▶ **WHAT TO DO**
In the material below, find every line containing the string "index" and copy each one. Matches must be case-sensitive.

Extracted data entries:
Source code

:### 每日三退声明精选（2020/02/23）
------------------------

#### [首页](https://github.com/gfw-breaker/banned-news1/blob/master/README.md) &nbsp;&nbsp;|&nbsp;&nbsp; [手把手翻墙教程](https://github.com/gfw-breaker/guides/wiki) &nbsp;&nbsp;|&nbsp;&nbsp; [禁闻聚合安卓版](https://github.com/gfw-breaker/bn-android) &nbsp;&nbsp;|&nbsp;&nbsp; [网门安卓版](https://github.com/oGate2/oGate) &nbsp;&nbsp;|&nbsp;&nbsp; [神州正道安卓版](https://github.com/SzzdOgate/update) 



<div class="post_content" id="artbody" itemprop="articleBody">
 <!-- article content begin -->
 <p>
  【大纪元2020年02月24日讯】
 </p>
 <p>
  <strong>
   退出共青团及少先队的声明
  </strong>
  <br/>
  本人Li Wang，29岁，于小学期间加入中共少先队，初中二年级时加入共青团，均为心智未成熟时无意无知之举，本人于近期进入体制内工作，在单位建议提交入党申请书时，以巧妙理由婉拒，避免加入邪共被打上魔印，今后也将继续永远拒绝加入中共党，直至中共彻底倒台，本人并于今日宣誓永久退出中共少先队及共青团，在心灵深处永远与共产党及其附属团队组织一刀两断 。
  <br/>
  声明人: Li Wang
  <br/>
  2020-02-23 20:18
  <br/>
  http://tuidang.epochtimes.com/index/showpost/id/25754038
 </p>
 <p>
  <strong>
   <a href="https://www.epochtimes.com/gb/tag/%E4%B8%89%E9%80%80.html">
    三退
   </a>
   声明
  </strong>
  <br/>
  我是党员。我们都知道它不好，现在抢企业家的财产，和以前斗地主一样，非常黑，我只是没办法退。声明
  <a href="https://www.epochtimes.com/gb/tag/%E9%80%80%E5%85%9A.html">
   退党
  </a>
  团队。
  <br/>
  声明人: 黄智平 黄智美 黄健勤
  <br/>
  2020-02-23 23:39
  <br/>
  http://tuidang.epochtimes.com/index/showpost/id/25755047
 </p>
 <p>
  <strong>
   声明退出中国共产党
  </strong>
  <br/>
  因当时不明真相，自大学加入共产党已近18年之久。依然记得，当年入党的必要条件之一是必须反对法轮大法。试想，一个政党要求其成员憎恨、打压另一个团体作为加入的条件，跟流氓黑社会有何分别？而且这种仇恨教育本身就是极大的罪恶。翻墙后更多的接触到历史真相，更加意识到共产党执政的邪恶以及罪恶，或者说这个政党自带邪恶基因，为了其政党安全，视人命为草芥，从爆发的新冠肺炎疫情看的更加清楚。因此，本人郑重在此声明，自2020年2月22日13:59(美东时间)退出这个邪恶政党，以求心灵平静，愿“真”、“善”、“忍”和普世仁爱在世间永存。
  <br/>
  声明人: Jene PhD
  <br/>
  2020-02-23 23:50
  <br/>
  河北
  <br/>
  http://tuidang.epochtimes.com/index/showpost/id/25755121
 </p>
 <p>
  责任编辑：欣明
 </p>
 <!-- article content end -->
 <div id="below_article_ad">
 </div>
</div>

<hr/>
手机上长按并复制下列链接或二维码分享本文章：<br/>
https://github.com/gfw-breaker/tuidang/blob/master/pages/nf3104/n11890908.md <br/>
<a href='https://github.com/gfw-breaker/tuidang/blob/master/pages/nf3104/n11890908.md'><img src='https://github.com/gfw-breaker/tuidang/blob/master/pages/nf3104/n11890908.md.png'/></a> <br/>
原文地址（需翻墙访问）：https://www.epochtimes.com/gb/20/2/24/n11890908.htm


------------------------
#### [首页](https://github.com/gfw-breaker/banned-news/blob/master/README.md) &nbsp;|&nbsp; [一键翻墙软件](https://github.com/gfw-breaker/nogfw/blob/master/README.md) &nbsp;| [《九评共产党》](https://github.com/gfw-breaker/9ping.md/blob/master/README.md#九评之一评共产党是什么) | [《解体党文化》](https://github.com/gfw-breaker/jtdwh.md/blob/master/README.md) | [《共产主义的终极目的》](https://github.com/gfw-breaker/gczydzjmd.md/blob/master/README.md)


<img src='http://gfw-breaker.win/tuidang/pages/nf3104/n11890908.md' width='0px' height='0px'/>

▶ **WRITTEN SOLUTION**
  http://tuidang.epochtimes.com/index/showpost/id/25754038
  http://tuidang.epochtimes.com/index/showpost/id/25755047
  http://tuidang.epochtimes.com/index/showpost/id/25755121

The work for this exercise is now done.